Things I like: interactive graphs, video and audio supplements. This is a multimedia format; give us more of it. I don't peruse your journal for the written content alone. Things I miss: articles on science and health news, something other than politics. I miss the color. Pictures are intriguing and help add emotion and art and zip to the mundane. Things I would change: less emphasis on all things political. I can only absorb so much of Washington's missteps before I lose interest.

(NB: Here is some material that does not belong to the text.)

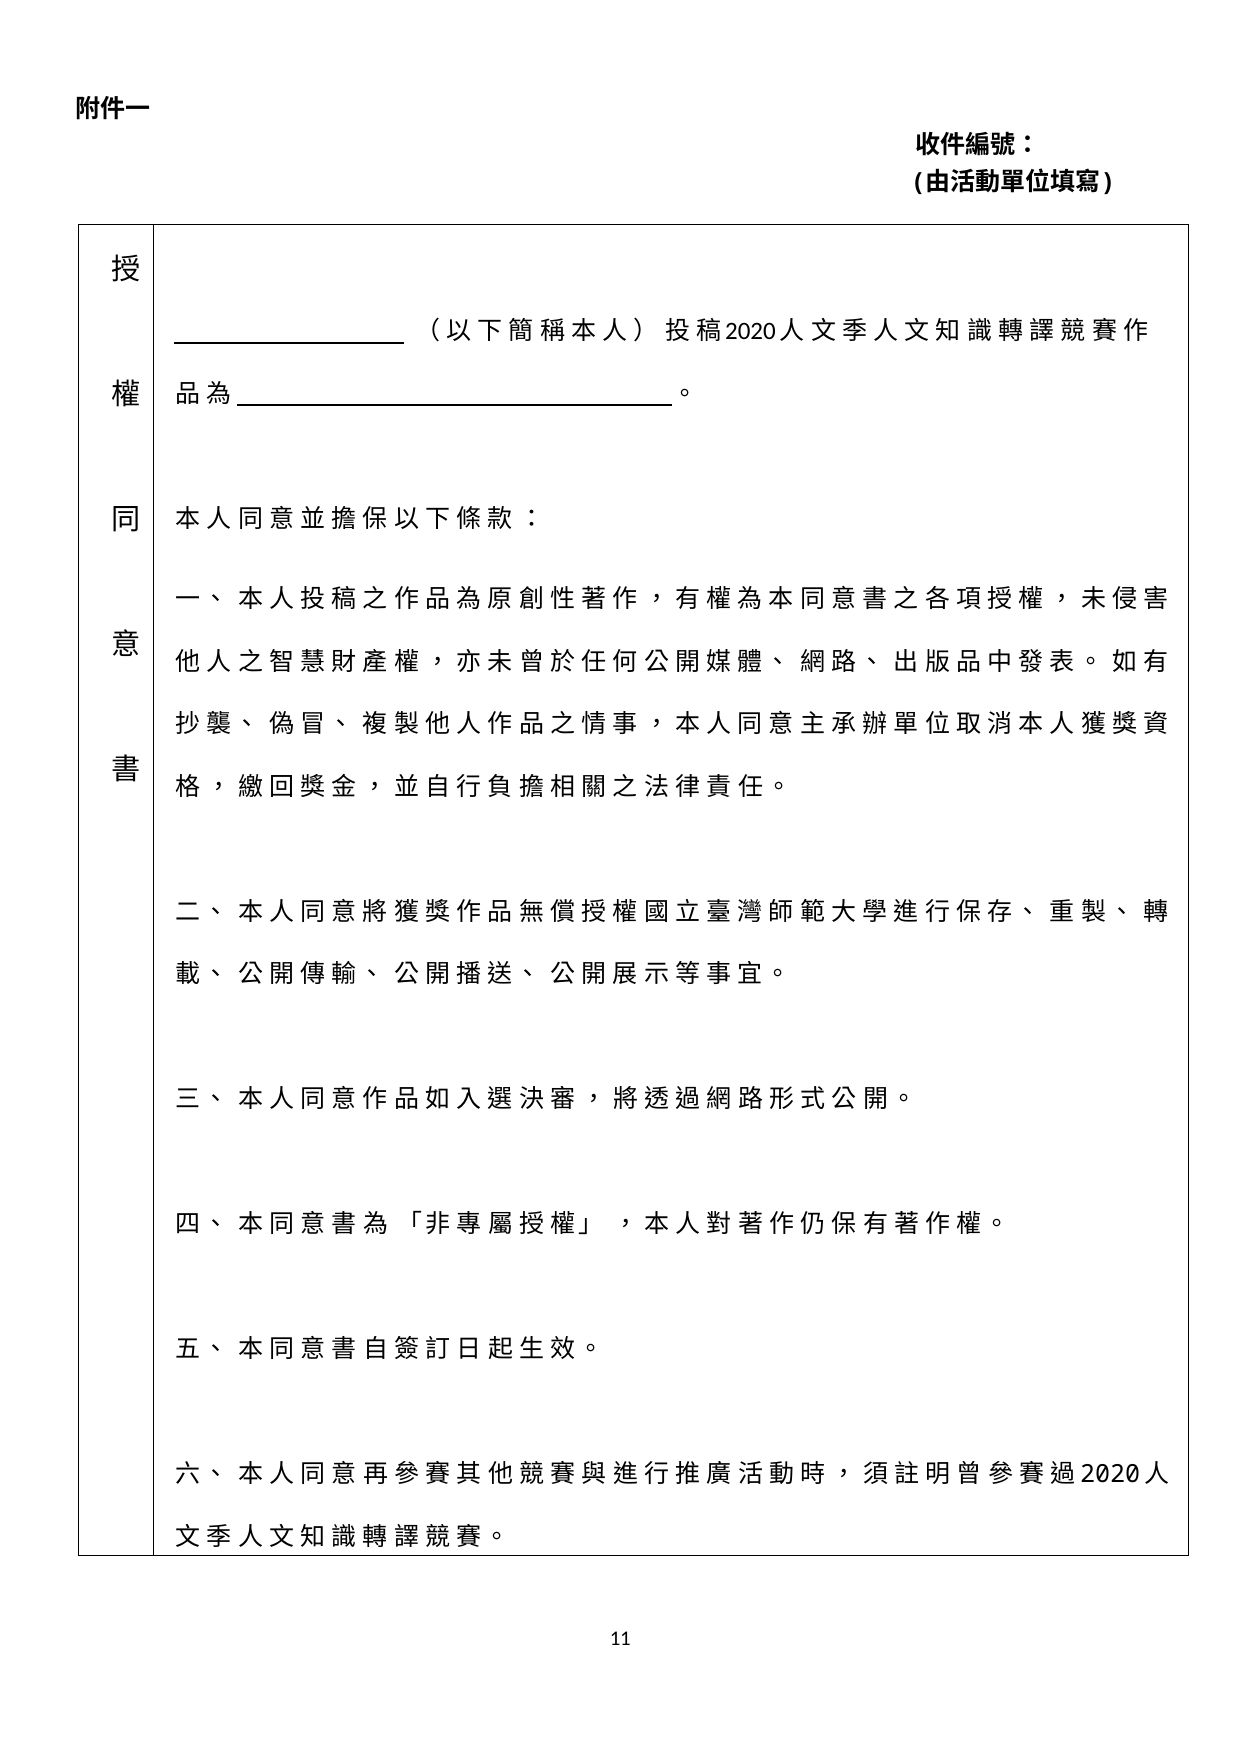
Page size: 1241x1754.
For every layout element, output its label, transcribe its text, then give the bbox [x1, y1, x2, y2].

table_cell 授 權 同 意 書 [79, 225, 153, 1555]
table_cell （以下簡稱本人）投稿2020人文季人文知識轉譯競賽作品為 。 本人同意並擔保以下條款： 一、本人投稿之作品為原創性著作，有權為本同意書之各項授權，未侵害他人之智慧財產權，亦未曾於任何公開媒體、網路、出版品中發表。如有抄襲、偽冒、複製他人作品之情事，本人同意主承辦單位取消本人獲獎資格，繳回獎金，並自行負擔相關之法律責任。 二、本人同意將獲獎作品無償授權國立臺灣師範大學進行保存、重製、轉載、公開傳輸、公開播送、公開展示等事宜。 三、本人同意作品如入選決審，將透過網路形式公開。 四、本同意書為「非專屬授權」，本人對著作仍保有著作權。 五、本同意書自簽訂日起生效。 六、本人同意再參賽其他競賽與進行推廣活動時，須註明曾參賽過2020人文季人文知識轉譯競賽。 [154, 225, 1188, 1555]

DONNA ALDER Rochester, N.Y.

I strongly preferred the print version and very much looked forward to having something I could hold in my hand and take anywhere to read without worrying about Internet access. It used to be I could share the magazine with my wife and kids, but now that is not possible (or at least not very convenient). We are getting much less value out of it.

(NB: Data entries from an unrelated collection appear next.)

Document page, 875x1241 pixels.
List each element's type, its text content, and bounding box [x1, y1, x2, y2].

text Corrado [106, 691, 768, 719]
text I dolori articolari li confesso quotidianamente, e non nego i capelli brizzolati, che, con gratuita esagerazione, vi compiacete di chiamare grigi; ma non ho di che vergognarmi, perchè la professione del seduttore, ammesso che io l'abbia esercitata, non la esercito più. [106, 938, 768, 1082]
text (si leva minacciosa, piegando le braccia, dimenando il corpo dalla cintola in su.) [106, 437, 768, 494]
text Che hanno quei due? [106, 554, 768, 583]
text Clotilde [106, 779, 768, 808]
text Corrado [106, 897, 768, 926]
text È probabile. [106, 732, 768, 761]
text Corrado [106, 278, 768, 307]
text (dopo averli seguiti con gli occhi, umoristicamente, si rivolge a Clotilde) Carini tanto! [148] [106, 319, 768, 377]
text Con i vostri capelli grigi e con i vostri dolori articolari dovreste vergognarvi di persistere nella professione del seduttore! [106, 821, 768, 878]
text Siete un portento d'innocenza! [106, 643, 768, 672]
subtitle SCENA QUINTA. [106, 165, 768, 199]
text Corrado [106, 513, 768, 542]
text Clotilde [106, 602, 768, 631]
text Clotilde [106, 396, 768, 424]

JOHN KEREKES Pittsford, N.Y.

Drop the weekly presidential report card. No president deserves to be treated that way: like some schoolchild bringing home weekly grade reports. We have also been polled and given poll results until we are numb (or dumb).

JOHN GRUMBLES West Chester, Ohio

As a longtime subscriber to U.S. News, I was upset with the change from a weekly magazine to a monthly publication combined with the weekly digital version. But, bravo! I thought I would miss the ability to sit back and enjoy my print version; that has not been the case. U.S. News Weekly is something I look forward to each Friday as it arrives on my laptop. As a 61-year-old high school teacher, your new format has helped me see the merits of the digital age and delights my students when we discuss issues in my economics classes pulled from the weekly digital.

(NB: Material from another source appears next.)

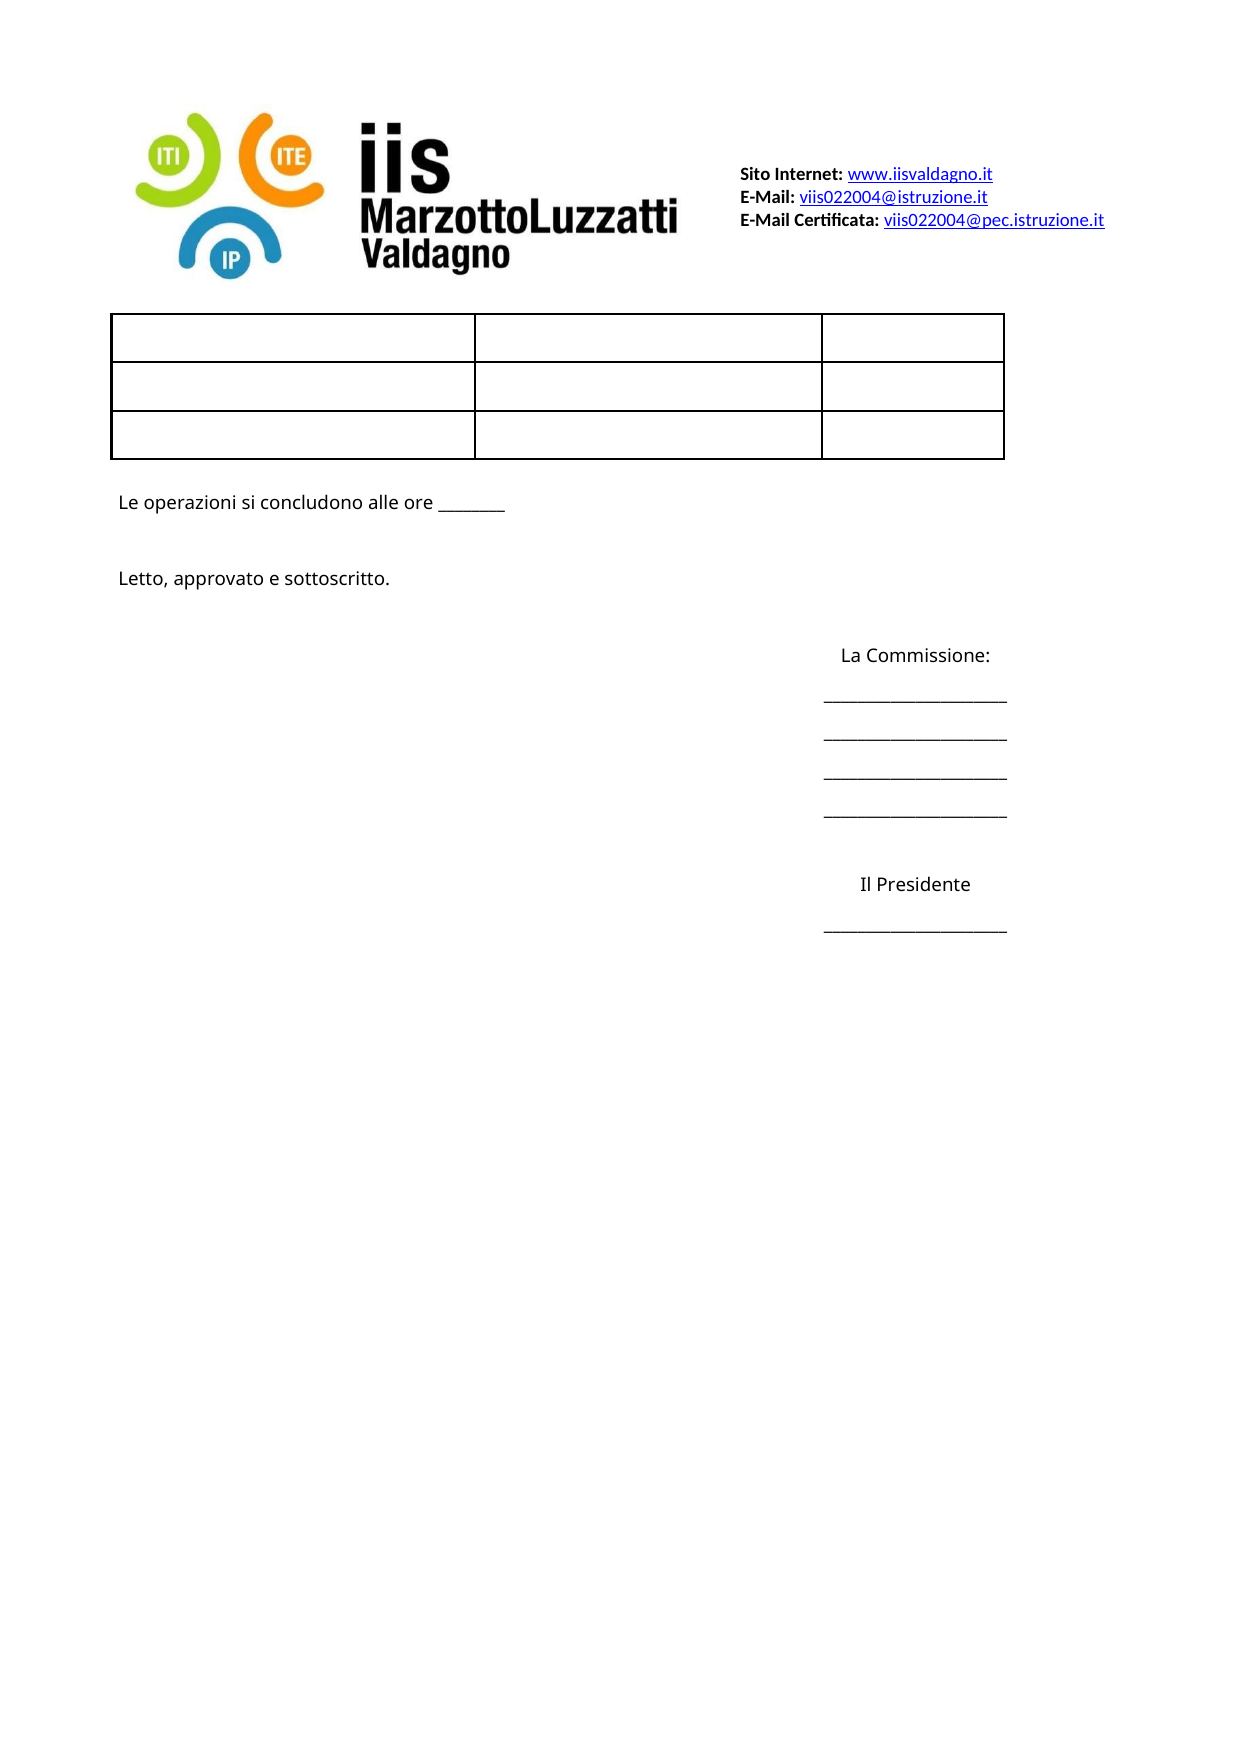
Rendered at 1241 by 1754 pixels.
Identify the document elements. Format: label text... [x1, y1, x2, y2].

STUART SIMS San Clemente, Calif.

Yes, I carry a BlackBerry, another cellphone, and work almost exclusively on a laptop away from the office . . . but there is something special (for me) in disconnecting from all of that, sitting in a comfortable chair, and reading something on paper. If you could consolidate all of your weekly reporting into one place (like the Weekly), which contains a variety of topics and in-depth information, that would add immeasurable value to my subscription. Your current Weekly seems to concentrate too much on politics and not enough on other issues.

STEVEN DRAGESET Mount Shasta, Calif.

I like the digital Weekly and its format. But I wish the articles would cover more world news and less on Washington, as the print edition did. After all, "world report" is still part of your name, and it's beginning to seem like a bit of a misnomer. Your magazine was a great way to keep up with international affairs. I have yet to find a good print magazine to fill that void.


I want a weekly newsmagazine, and I'll pay for it. Yes, I'm mad as hell, and I'm not going to take it anymore.


I'm a subscriber to the digital Weekly. I love it. I love being able to get current news quickly. I won't be disappointed to see the print version go away. Personally, I don't read it. Print has really gone the way of the dinosaur with respect to news.

DIANA DILL Pittsburgh

I miss the old weekly newsmags—I am a reader without a laptop. I enjoy cramming things into my bag to read whenever I have a moment. That being said, I have enjoyed the weekly U.S. News via E-mail—less content, but nice. However, if I am busy, I often don't have time to read everything, because I am not able to sit at my computer and don't want to print out every edition—isn't that why you're digital?